Carola Suárez-Orozco:
I agree 100 percent . We need to normalize migration. It’s part of the human experience. It’s part of the U.S. experience. And in addition to not demonizing immigrants, we need to recognize that so many of our families are complex. Many children who are U.S. citizens have undocumented family members. We have many more children who are living in mixed status families.
What we have to do in schools is to create absolutely safe zones where talking about immigration is not something that is taboo, where it is a matter of fact, where it is part of our existence, and where teachers learn how to manage these conversations.
One final question. In our first brief on parks, we shared images of beautiful parks around the world to give a sense of what is possible.
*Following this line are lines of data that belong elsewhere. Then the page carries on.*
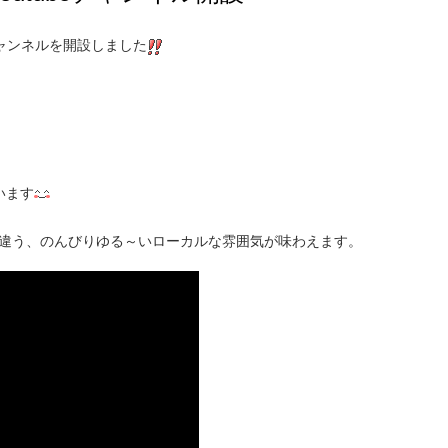
式チャンネルを開設しました
います
違う、のんびりゆる～いローカルな雰囲気が味わえます。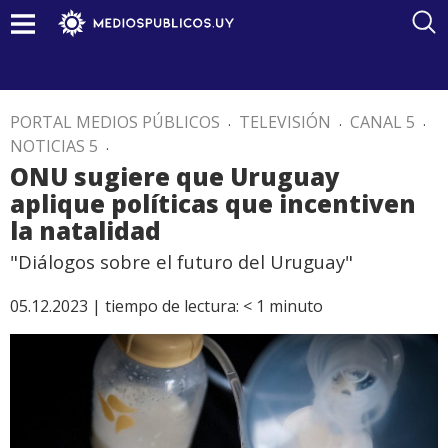
PORTAL MEDIOS PÚBLICOS
.
TELEVISIÓN
.
CANAL 5
.
NOTICIAS 5
.
ONU sugiere que Uruguay
aplique políticas que incentiven
la natalidad
"Diálogos sobre el futuro del Uruguay"
05.12.2023 |
tiempo de lectura:
< 1
minuto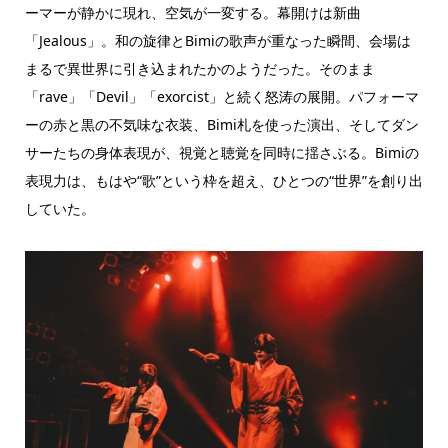
ーマーが静かに現れ、空気が一変する。幕開けは新曲
「Jealous」。和の旋律とBimiの歌声が重なった瞬間、会場は
まるで異世界に引き込まれたかのようだった。そのまま
「rave」「Devil」「exorcist」と続く怒涛の展開。パフォーマ
ーの赤と黒の不気味な衣装、Bimi札を使った演出、そしてダン
サーたちの身体表現が、視覚と聴覚を同時に揺さぶる。Bimiの
表現力は、もはや“歌”という枠を超え、ひとつの“世界”を創り出
していた。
With that in mind, is there a particular place anywhere in the world that you feel like offers a powerful, positive vision for how young people from other countries can be welcomed?
Carola Suárez-Orozco:
There’s no one place that does everything right. But Toronto is a place that stands out.
Marcelo Suárez-Orozco:
A few years ago, the Bertelsmann Foundation endeavored to find the best model practice for the transition of newcomers. Working with them, we found a lot of pockets of excellence in a number of locations, New York, the international networks schools, Sweden. But the Bertelsmann board gave the prize to the Toronto public schools. The quality of that program was its whole child, whole world, comprehensive and holistic approach. And every time I’m in Canada, what I sense is a feeling of “How are we going to make this work? We need you– that is what they say to their newcomers.” So the point of entry in the conversation with the other, it begins with a fundamental acknowledgement of the humanity of the other and what the “Other” brings to the country.
Carola Suárez-Orozco:
Can I tell you a story about a trip to Toronto? When you cross the border, you have to speak with the border agent, and those are, at best, cold, bureaucratic and sometimes unpleasant conversations. And so, I’m crossing into Canada because I’m going to give a talk, and the agent asked me, “Why are you coming?” I said, “Well, to give a talk.” “Well, what is it about?” And I, take a deep sigh and say, “It’s about immigration.” And he says, “What about immigration?” “Well, about children. “Oh, what about?” And I said, “Well, to help immigrant children best adapt.” And he says, “Do you know what I think about immigration and children?” So I brace myself and I respond “No, what do you think?” And he says, “I am the first adult in uniform that immigrant children see. I think it’s my job to make them feel as welcome as possible. So I always smile at them, welcome them, and make a point of being as kind to them as possible.”
This was, 10, 15 years ago. I thought, “What American border control agent would say that?” But that’s the point. How can we be welcoming? How can we make kids feel part of this society? Because that’s all they want. And ultimately, that approach works for everyone. It knits the whole society together.